- _Problem to work on_
Return every line from the one with "thumb tip: (737, 484)" through the one with "pinky tip: (839, 487)", inclusive, exactly as it appears below.

Source records:
=== Section Start ===

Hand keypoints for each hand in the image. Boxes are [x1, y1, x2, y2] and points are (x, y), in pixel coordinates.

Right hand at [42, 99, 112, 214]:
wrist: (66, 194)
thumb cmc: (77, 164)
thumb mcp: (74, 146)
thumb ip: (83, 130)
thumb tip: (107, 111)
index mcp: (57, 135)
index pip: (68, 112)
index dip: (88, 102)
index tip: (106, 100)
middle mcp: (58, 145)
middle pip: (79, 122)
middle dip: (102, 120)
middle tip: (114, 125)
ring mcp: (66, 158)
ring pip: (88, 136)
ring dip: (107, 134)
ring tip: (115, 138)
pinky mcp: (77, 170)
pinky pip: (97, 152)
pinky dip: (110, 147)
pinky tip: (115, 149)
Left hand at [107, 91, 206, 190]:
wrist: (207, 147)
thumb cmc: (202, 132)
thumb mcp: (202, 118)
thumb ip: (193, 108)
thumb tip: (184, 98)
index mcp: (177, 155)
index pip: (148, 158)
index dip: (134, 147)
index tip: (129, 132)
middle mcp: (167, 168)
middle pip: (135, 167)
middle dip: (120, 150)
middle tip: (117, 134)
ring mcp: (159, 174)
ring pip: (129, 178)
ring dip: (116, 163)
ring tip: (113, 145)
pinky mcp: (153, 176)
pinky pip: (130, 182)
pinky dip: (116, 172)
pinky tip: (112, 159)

=== Section End ===
=== Section Start ===

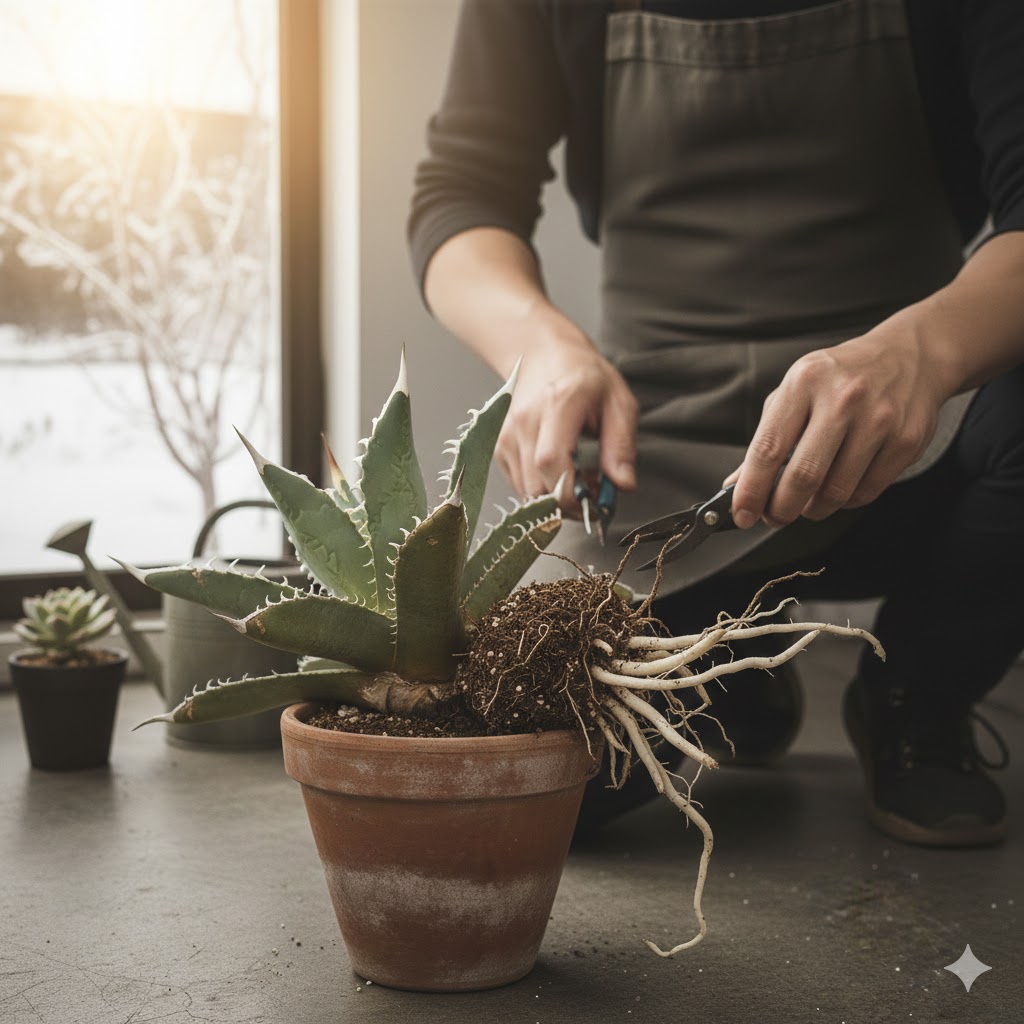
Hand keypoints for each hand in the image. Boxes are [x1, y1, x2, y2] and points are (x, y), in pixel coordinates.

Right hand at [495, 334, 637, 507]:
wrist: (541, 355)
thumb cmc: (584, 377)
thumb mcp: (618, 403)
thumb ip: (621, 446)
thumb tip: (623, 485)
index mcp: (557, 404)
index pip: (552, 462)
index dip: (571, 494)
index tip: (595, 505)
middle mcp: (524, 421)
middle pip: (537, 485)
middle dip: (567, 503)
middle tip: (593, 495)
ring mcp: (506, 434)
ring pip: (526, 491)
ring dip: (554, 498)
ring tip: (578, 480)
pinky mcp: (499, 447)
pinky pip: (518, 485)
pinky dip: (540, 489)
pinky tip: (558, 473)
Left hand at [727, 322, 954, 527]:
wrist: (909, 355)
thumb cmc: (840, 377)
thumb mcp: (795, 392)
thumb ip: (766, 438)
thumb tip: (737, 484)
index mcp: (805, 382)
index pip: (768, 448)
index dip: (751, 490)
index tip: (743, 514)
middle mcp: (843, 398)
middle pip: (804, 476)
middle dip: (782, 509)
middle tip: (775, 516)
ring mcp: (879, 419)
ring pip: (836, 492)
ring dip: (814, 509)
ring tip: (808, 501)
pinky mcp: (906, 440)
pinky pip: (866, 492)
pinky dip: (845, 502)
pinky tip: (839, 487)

=== Section End ===

- _Reply_
thumb tip: (737, 484)
index mcp: (805, 382)
index pip: (768, 448)
index dip: (751, 490)
index tip: (743, 514)
middle mcp: (843, 398)
middle pip: (804, 476)
middle dip: (782, 509)
middle tip: (775, 516)
ring mcp: (879, 419)
ring pip: (836, 492)
ring dip: (814, 509)
ring tip: (808, 501)
pinky mcp: (906, 440)
pinky pip: (866, 492)
pinky dip: (845, 502)
pinky tip: (839, 487)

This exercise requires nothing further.